WRITTEN INSTRUCTION —
Set out all the data below as a numbered list, one line per number, and skip any blank lines.

>> BEGIN ENTRIES

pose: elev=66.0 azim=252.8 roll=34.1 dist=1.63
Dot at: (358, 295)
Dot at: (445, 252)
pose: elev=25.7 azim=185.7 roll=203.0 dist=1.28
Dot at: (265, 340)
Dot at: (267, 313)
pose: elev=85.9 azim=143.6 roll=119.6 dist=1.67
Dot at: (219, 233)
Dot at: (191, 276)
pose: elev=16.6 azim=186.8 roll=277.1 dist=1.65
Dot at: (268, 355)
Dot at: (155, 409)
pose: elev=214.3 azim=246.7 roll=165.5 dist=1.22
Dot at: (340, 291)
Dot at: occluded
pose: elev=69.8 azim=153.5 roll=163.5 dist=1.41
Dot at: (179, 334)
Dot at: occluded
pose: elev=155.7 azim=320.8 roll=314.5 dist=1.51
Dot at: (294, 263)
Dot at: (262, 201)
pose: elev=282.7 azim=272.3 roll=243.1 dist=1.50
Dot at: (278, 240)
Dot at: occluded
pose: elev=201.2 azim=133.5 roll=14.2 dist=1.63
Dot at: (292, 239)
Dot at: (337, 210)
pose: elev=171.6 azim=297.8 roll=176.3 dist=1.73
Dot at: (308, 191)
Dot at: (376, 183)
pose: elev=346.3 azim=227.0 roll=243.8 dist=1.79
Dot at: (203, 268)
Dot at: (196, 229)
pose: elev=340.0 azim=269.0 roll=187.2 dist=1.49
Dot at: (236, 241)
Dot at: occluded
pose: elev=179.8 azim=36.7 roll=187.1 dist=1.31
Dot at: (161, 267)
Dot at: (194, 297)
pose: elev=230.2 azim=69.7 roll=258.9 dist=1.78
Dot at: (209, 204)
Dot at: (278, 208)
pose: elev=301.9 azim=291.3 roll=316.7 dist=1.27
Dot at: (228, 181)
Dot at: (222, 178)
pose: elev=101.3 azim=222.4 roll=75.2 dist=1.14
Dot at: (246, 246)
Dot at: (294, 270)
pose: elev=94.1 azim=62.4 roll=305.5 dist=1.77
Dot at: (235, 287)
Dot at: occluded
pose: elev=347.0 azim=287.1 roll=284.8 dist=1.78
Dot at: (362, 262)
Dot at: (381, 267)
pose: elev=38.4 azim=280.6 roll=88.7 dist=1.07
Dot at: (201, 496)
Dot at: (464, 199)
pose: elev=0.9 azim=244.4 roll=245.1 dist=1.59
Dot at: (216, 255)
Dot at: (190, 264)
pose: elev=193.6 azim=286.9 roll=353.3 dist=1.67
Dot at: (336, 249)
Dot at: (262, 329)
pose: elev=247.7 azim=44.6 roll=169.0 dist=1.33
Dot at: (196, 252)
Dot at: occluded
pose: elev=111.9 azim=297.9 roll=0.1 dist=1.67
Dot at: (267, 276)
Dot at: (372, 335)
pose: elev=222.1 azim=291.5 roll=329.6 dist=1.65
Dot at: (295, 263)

>> END ENTRIES

FINISHED TASK —
1. pose: elev=66.0 azim=252.8 roll=34.1 dist=1.63
2. Dot at: (358, 295)
3. Dot at: (445, 252)
4. pose: elev=25.7 azim=185.7 roll=203.0 dist=1.28
5. Dot at: (265, 340)
6. Dot at: (267, 313)
7. pose: elev=85.9 azim=143.6 roll=119.6 dist=1.67
8. Dot at: (219, 233)
9. Dot at: (191, 276)
10. pose: elev=16.6 azim=186.8 roll=277.1 dist=1.65
11. Dot at: (268, 355)
12. Dot at: (155, 409)
13. pose: elev=214.3 azim=246.7 roll=165.5 dist=1.22
14. Dot at: (340, 291)
15. Dot at: occluded
16. pose: elev=69.8 azim=153.5 roll=163.5 dist=1.41
17. Dot at: (179, 334)
18. Dot at: occluded
19. pose: elev=155.7 azim=320.8 roll=314.5 dist=1.51
20. Dot at: (294, 263)
21. Dot at: (262, 201)
22. pose: elev=282.7 azim=272.3 roll=243.1 dist=1.50
23. Dot at: (278, 240)
24. Dot at: occluded
25. pose: elev=201.2 azim=133.5 roll=14.2 dist=1.63
26. Dot at: (292, 239)
27. Dot at: (337, 210)
28. pose: elev=171.6 azim=297.8 roll=176.3 dist=1.73
29. Dot at: (308, 191)
30. Dot at: (376, 183)
31. pose: elev=346.3 azim=227.0 roll=243.8 dist=1.79
32. Dot at: (203, 268)
33. Dot at: (196, 229)
34. pose: elev=340.0 azim=269.0 roll=187.2 dist=1.49
35. Dot at: (236, 241)
36. Dot at: occluded
37. pose: elev=179.8 azim=36.7 roll=187.1 dist=1.31
38. Dot at: (161, 267)
39. Dot at: (194, 297)
40. pose: elev=230.2 azim=69.7 roll=258.9 dist=1.78
41. Dot at: (209, 204)
42. Dot at: (278, 208)
43. pose: elev=301.9 azim=291.3 roll=316.7 dist=1.27
44. Dot at: (228, 181)
45. Dot at: (222, 178)
46. pose: elev=101.3 azim=222.4 roll=75.2 dist=1.14
47. Dot at: (246, 246)
48. Dot at: (294, 270)
49. pose: elev=94.1 azim=62.4 roll=305.5 dist=1.77
50. Dot at: (235, 287)
51. Dot at: occluded
52. pose: elev=347.0 azim=287.1 roll=284.8 dist=1.78
53. Dot at: (362, 262)
54. Dot at: (381, 267)
55. pose: elev=38.4 azim=280.6 roll=88.7 dist=1.07
56. Dot at: (201, 496)
57. Dot at: (464, 199)
58. pose: elev=0.9 azim=244.4 roll=245.1 dist=1.59
59. Dot at: (216, 255)
60. Dot at: (190, 264)
61. pose: elev=193.6 azim=286.9 roll=353.3 dist=1.67
62. Dot at: (336, 249)
63. Dot at: (262, 329)
64. pose: elev=247.7 azim=44.6 roll=169.0 dist=1.33
65. Dot at: (196, 252)
66. Dot at: occluded
67. pose: elev=111.9 azim=297.9 roll=0.1 dist=1.67
68. Dot at: (267, 276)
69. Dot at: (372, 335)
70. pose: elev=222.1 azim=291.5 roll=329.6 dist=1.65
71. Dot at: (295, 263)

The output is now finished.